A copula approach to modelling dependence structures between Asian equity markets.
Chin, Zhuo Song.
Teo, Chin Seng.
Tham, Eugene Poh Keong.
Date of Issue2011
College of Business (Nanyang Business School)
In recent times, increased dependence between markets and asset classes has rendered traditional techniques such as linear correlation incapable of adequately modelling dependence structures. This has led to growing interest amongst academics and portfolio managers in new and more effective tools to analyse inter-market and inter-asset dependences. Copulas in financial applications have emerged as one of the more promising methods to measuring dependences.

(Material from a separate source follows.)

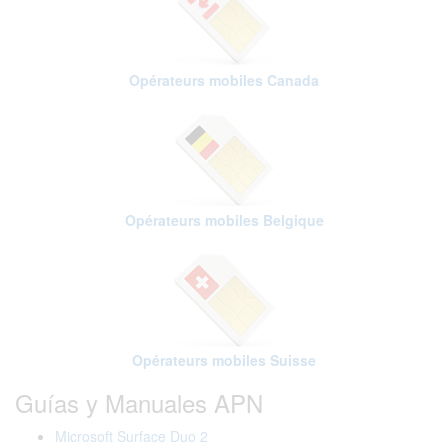
Opérateurs mobiles Canada
Opérateurs mobiles Belgique
Opérateurs mobiles Suisse
Guías y Manuales APN
Microsoft Surface Duo 2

By allowing flexibility to model marginal distributions and dependence structures separately, copulas enable practitioners to more comprehensively understand and describe the complex dependence dynamics between markets. More recently, the use of the Normal copula to price Collateralized Debt Obligations (CDOs) was blamed for global financial crisis in 2008. The focus has since shifted to examining copula families which can better model tail dependence. This research paper seeks to enhance the understanding of cross border dependence between equity markets through the use of copulas. First, we illustrate how copulas can better capture dependence structures between the Hong Kong Hang Seng Index and the Singapore Straits Times Index. Second, the properties of different copulas are compared, and the most appropriate copula is selected to model the different dependence structures and tail dependences in different time periods. Third, we show how the best fitting copula varies across the different time periods, tail threshold levels, and time horizon. We provide persuasive evidence that the risk appetite of portfolio managers, which affects the width of tail selection, will have important implications on the copula selection, ultimately leading to mis-estimation of dependence risks.